CHRIS BISHOP Doctors are being given X-ray vision using a new kind of scanner being installed at a Norfolk hospital. Incredible images inside the human body taken with the help of new CT (computerised tomography) scanners will allow medical staff at the Queen Elizabeth Hospital to tour the inside of a patient seeking out life-threatening troublespots such as brain damage resulting from head injuries, blood clots on lungs, the exact site and extent of damage caused by strokes and the location of tumours.

CHRIS BISHOP

Doctors are being given X-ray vision using a new kind of scanner being installed at a Norfolk hospital.

Incredible images inside the human body taken with the help of new CT (computerised tomography) scanners will allow medical staff at the Queen Elizabeth Hospital to tour the inside of a patient seeking out life-threatening troublespots such as brain damage resulting from head injuries, blood clots on lungs, the exact site and extent of damage caused by strokes and the location of tumours.

Two of the £550,000 machines are being installed at the QEH later this year, as part of a new £3m radiology unit.

They will replace the QEH's existing CT scanner which, at 10- years-old and in constant use, is about three years beyond its normal life expectancy and has suffered a number of breakdowns recently.

With the old CT scanner a detailed picture of the part of the body causing concern is made by compiling a series of 7mm-deep layers, or "slices", scanned through the body from the head downwards. However, the images transmitted to a monitor are in black and white with limited scope for detailed study.

The new equipment will allow slices as thin as 0.6mm to be scanned, and at greater speed, which allows an intensely-detailed image to be compiled of the inside of the body.
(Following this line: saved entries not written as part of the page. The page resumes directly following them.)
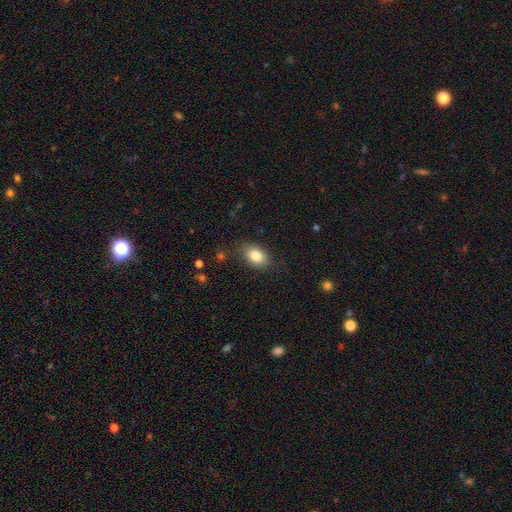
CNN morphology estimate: Smooth or featured?
  - smooth: 84% *
  - featured or disk: 8%
  - star or artifact: 8%
How rounded?
  - in between: 86% *
  - round: 12%
  - cigar-shaped: 2%
Merging?
  - none: 82% *
  - minor disturbance: 13%
  - major disturbance: 4%
  - merger: 1%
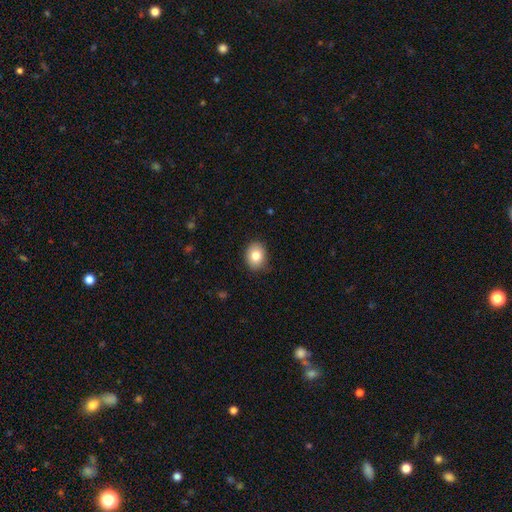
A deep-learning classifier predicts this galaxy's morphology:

This can then be rotated through various planes for closer examination if needed.

Other advantages are that the new scanners produce artificially-coloured images and the technical facility to see, for example, just the blood vessels or other specific features, allowing consultants to take a virtual tour of the body's interior.

The Radiology Department at the QEH currently carries out around 6,500 CT scans every year. A further 2,000 cases are referred every year for other types of scan, such as ultrasound, because the hospital has lacked the capacity to deal with more CT scans.
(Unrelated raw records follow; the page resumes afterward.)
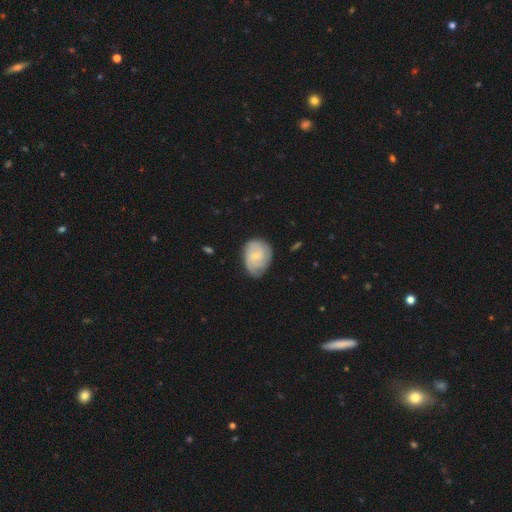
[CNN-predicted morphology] Overall: featured or disk (58%; smooth 36%). Edge-on disk: no (97%). Bar: no (64%; weak 32%). Spiral arms: yes (88%). Bulge size: small (72%). Merging: none (59%; minor disturbance 30%).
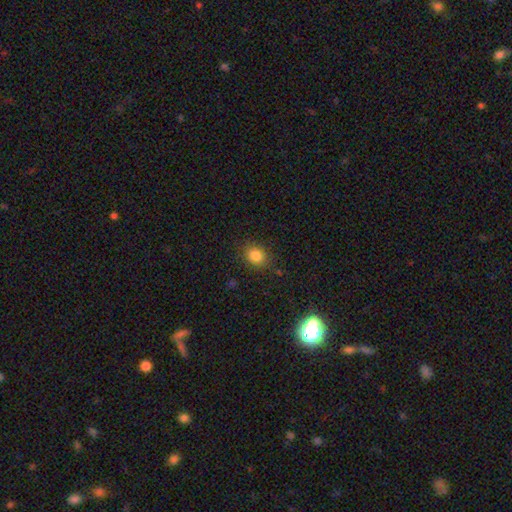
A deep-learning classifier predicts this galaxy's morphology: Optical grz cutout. It shows a smooth galaxy with no disk features (83%) that is round (56%). Merging: none (85%).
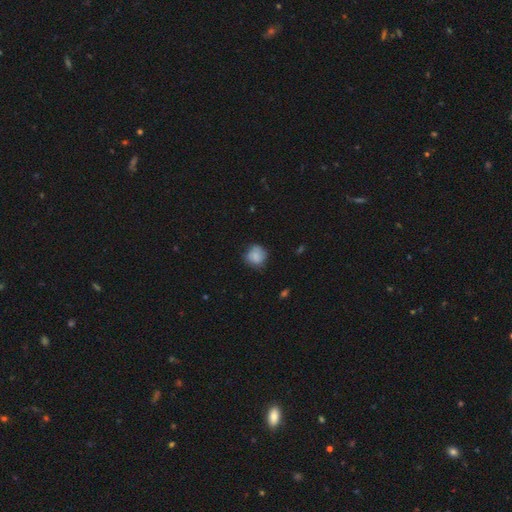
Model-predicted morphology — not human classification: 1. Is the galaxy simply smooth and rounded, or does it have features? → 82% smooth, 10% featured or disk, 8% star or artifact.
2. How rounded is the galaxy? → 85% round, 14% in between, 1% cigar-shaped.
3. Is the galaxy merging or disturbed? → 69% none, 24% minor disturbance, 5% major disturbance, 2% merger.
At present the QEH's existing scanner is in constant use for 11 hours a day, plus out-of-hours emergencies. During recent breakdowns patients have had to be transferred to Addenbrooke's hospital in Cambridge for CT scans.

Consultant radiologist Dr Martin Crowe said: "We have needed a replacement scanner for two or three years now and it's a tribute to our engineers that we have been able to keep the present scanner working so hard for so long.

"The fact that we will have two scanners will mean that we can provide a far better service for our patients and that will really take the Trust forward into the next stage of its growth and development."